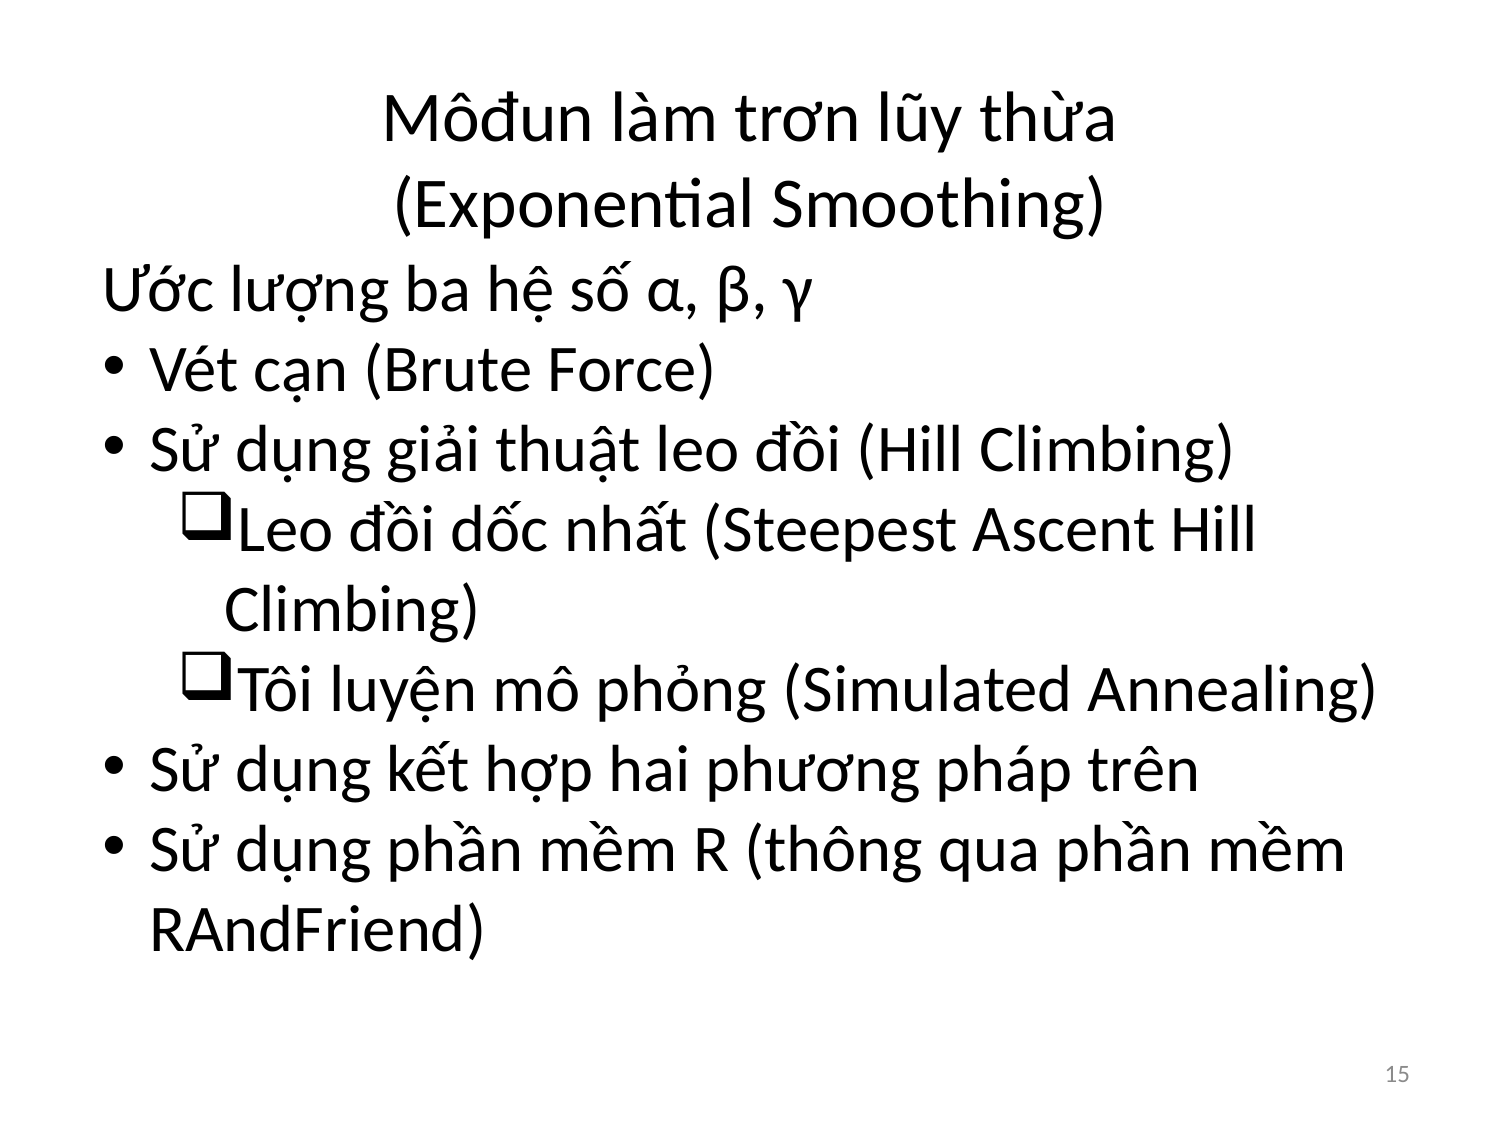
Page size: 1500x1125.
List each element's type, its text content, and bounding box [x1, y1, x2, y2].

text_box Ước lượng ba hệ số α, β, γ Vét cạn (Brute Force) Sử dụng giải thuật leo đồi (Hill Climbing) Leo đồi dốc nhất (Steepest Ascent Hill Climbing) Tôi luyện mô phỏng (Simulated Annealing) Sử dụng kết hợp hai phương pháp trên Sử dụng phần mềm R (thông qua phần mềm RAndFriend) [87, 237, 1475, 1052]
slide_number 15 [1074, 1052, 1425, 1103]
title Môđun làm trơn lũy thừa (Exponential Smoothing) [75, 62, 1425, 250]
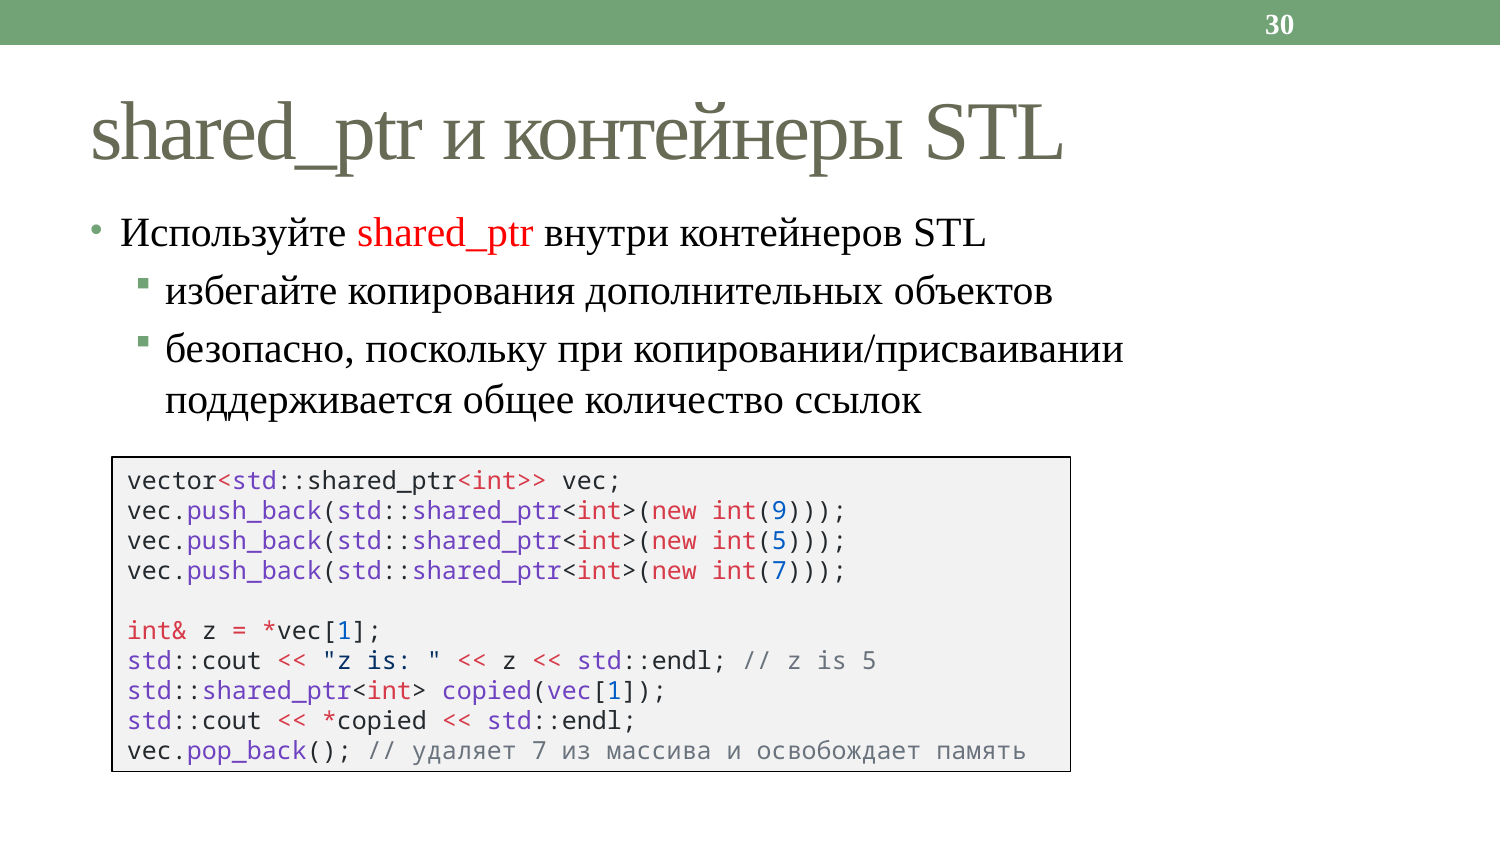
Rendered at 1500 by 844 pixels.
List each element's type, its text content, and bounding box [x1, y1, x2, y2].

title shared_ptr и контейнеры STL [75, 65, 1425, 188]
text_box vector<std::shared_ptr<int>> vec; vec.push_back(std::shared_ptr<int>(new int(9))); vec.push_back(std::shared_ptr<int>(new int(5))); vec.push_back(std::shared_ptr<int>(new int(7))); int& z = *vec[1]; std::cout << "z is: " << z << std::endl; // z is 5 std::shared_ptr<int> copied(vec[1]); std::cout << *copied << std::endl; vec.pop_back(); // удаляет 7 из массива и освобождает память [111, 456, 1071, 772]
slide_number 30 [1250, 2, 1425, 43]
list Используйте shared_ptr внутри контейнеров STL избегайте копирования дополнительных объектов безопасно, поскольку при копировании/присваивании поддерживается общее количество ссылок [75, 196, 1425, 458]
- - -
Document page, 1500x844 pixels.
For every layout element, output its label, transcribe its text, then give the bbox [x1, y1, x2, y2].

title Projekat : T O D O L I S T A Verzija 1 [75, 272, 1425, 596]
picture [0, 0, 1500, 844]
- - -
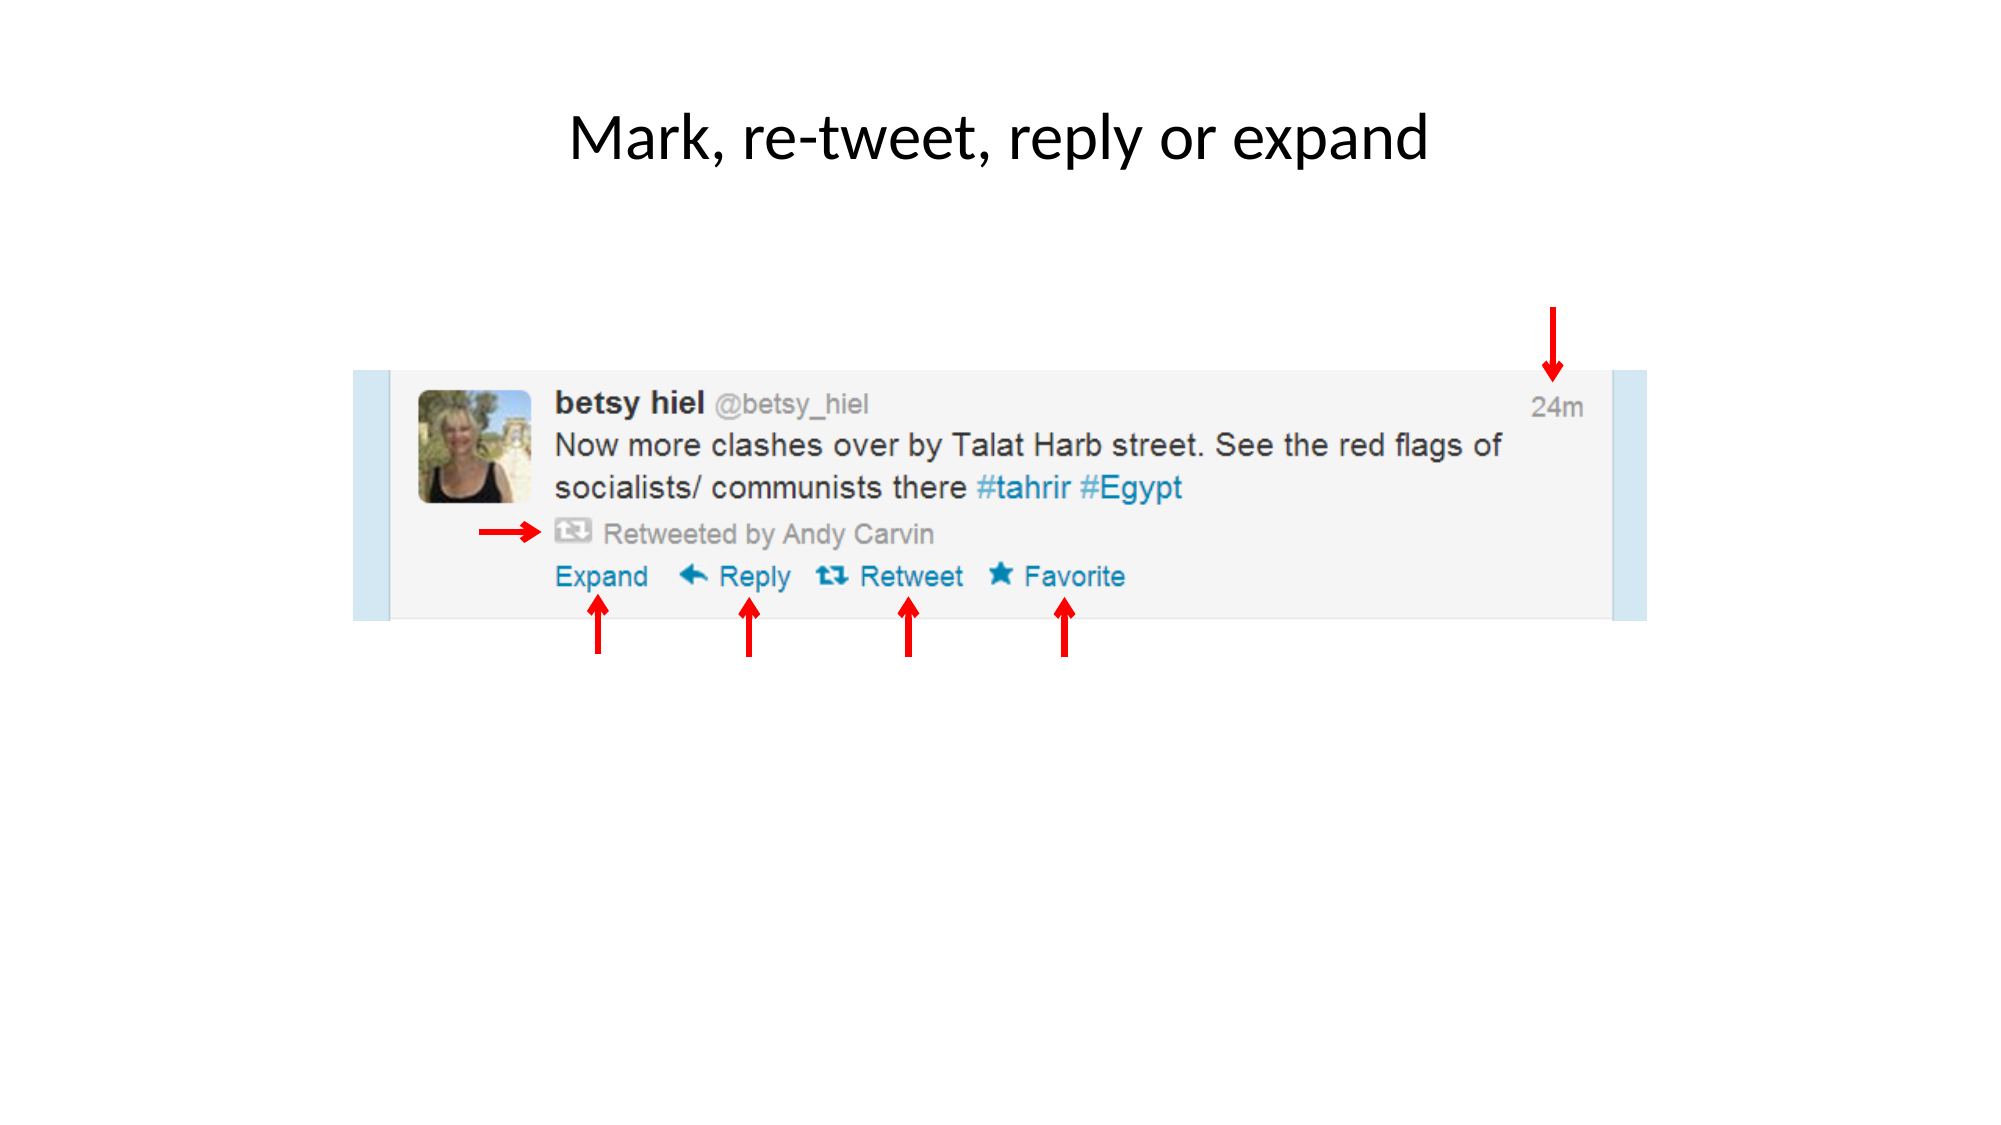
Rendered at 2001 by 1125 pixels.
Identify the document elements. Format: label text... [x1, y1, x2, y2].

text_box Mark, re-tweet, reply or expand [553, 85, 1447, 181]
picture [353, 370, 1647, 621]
- - -
- Problem statement
Look over the listing above and copy each line that contains "pixels".

- Completed exercise
Rendered at 1500 by 844 pixels.
Document page, 1500x844 pixels.
Rendered at 2001 by 1125 pixels.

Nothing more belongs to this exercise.